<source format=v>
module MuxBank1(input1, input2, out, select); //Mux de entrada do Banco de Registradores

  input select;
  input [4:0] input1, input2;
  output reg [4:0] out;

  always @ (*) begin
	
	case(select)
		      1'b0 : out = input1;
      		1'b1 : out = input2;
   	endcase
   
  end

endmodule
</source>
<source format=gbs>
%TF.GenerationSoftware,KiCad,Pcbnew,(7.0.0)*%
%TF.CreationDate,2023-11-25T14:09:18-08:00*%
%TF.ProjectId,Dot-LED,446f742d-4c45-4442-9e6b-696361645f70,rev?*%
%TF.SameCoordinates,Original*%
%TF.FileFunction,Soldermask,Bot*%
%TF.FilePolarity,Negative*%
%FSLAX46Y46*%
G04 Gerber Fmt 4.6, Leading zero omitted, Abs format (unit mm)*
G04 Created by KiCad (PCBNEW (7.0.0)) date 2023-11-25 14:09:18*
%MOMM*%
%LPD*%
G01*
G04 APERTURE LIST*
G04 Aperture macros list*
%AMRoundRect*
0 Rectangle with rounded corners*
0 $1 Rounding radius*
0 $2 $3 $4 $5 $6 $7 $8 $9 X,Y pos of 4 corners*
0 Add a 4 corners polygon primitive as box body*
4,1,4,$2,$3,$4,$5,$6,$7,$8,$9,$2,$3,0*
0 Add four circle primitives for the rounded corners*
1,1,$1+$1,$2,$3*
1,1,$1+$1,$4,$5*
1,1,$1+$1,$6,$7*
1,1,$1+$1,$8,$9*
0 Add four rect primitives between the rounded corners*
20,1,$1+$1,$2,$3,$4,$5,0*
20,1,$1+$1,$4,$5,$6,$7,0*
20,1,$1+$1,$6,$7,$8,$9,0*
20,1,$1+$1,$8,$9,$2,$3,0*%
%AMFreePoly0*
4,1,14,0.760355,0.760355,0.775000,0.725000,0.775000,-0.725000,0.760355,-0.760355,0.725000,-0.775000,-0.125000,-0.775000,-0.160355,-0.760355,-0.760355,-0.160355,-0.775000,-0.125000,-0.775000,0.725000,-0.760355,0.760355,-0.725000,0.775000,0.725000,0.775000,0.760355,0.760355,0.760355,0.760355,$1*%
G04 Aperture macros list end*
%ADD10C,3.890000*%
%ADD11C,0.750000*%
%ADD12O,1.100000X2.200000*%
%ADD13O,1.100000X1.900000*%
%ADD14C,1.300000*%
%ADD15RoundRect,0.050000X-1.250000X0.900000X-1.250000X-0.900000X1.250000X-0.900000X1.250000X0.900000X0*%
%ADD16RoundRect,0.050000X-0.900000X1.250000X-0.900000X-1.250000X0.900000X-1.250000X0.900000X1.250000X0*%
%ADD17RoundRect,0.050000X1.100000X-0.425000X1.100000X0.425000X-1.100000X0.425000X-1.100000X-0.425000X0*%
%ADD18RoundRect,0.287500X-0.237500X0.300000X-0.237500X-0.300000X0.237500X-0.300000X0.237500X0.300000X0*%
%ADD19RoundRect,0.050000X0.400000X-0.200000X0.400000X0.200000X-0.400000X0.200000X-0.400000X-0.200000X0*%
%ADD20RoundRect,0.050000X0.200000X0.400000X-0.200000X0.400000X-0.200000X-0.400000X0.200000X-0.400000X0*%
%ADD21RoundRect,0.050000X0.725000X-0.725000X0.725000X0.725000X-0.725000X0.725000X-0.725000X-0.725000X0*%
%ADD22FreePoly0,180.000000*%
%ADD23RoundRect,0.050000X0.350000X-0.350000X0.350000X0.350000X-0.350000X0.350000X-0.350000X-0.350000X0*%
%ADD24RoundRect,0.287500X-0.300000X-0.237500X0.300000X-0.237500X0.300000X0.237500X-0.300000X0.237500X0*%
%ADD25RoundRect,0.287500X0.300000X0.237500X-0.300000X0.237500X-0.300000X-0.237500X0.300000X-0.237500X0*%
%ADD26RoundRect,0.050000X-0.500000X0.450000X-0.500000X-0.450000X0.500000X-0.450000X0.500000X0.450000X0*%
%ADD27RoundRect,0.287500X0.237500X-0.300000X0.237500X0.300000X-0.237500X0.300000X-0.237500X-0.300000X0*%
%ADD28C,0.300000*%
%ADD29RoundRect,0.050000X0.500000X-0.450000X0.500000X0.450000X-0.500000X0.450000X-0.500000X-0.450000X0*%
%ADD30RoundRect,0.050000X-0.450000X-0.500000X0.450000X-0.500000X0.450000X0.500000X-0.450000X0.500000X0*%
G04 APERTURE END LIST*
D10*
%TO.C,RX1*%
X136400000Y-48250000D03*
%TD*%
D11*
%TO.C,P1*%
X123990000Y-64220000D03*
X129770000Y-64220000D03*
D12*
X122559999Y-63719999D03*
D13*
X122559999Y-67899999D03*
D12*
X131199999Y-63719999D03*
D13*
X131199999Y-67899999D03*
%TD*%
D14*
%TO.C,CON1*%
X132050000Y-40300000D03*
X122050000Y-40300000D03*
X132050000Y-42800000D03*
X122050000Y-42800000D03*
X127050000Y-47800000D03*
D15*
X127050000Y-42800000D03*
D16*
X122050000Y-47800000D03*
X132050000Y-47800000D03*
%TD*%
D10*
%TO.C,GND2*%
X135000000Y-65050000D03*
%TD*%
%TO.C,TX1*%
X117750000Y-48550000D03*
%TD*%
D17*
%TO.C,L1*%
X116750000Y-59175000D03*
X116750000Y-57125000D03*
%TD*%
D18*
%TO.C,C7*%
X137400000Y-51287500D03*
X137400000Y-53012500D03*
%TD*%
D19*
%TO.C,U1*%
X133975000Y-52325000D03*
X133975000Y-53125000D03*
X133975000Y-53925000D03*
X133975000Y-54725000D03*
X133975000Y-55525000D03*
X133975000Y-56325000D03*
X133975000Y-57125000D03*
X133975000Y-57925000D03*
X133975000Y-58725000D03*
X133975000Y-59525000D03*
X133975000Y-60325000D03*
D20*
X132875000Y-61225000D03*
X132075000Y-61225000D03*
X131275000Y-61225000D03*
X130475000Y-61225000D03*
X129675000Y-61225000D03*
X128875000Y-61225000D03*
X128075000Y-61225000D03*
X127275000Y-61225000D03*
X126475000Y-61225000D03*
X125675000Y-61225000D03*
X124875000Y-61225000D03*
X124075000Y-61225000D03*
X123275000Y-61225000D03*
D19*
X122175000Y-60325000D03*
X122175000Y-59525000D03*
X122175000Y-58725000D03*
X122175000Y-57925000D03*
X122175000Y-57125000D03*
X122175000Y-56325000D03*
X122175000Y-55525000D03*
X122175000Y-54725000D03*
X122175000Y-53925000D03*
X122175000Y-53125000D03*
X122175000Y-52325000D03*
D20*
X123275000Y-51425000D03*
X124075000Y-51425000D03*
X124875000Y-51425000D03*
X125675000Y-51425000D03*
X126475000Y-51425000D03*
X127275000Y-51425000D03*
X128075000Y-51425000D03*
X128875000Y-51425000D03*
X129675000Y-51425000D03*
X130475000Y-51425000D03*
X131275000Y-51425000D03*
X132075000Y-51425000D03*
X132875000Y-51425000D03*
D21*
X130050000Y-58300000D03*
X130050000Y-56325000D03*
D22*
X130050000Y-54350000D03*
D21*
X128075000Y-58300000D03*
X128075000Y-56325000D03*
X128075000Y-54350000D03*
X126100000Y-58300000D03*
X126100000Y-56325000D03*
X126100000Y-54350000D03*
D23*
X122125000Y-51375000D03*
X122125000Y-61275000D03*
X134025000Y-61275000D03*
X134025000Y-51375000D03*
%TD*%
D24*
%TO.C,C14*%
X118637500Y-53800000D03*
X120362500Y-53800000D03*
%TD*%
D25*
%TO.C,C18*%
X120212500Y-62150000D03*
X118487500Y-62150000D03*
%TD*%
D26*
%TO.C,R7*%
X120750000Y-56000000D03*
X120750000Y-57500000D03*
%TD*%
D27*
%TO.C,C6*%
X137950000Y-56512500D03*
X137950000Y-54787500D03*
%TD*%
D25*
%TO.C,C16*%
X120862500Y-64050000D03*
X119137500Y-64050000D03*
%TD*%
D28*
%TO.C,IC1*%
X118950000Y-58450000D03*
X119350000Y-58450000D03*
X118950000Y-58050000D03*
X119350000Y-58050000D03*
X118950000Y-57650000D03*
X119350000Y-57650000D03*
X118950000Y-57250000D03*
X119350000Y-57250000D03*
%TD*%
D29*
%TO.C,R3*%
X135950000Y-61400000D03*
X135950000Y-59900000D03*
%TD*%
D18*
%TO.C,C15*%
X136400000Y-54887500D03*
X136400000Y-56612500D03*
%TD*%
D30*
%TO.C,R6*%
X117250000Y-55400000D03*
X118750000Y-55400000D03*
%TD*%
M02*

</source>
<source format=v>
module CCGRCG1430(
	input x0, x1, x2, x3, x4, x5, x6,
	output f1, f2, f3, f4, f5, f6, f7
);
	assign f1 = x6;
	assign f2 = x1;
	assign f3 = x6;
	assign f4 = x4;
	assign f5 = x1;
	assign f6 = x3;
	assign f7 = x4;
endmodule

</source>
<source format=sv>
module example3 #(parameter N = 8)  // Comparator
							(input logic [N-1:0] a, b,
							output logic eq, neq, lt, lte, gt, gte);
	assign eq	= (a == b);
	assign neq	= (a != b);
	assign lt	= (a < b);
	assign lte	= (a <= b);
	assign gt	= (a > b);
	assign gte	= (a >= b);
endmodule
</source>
• • •
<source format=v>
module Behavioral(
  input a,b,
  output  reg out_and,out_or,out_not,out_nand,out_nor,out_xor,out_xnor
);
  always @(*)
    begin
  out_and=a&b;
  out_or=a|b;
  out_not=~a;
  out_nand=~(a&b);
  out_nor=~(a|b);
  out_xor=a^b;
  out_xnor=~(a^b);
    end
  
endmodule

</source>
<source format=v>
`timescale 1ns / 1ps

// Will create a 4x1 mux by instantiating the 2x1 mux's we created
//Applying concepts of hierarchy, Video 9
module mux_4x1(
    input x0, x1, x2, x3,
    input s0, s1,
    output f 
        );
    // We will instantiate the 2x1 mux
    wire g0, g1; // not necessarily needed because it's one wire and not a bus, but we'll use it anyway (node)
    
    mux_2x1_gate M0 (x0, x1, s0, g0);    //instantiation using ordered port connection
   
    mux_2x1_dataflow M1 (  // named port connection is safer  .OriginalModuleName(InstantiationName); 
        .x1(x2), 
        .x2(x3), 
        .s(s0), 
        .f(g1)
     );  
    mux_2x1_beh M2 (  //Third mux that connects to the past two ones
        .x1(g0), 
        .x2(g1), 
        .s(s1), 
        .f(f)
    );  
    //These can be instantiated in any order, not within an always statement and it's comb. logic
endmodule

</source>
• • •
**Assignment**. Report how many lines of the data above include "four", giving the number and no other words.

**Problem solution**. 2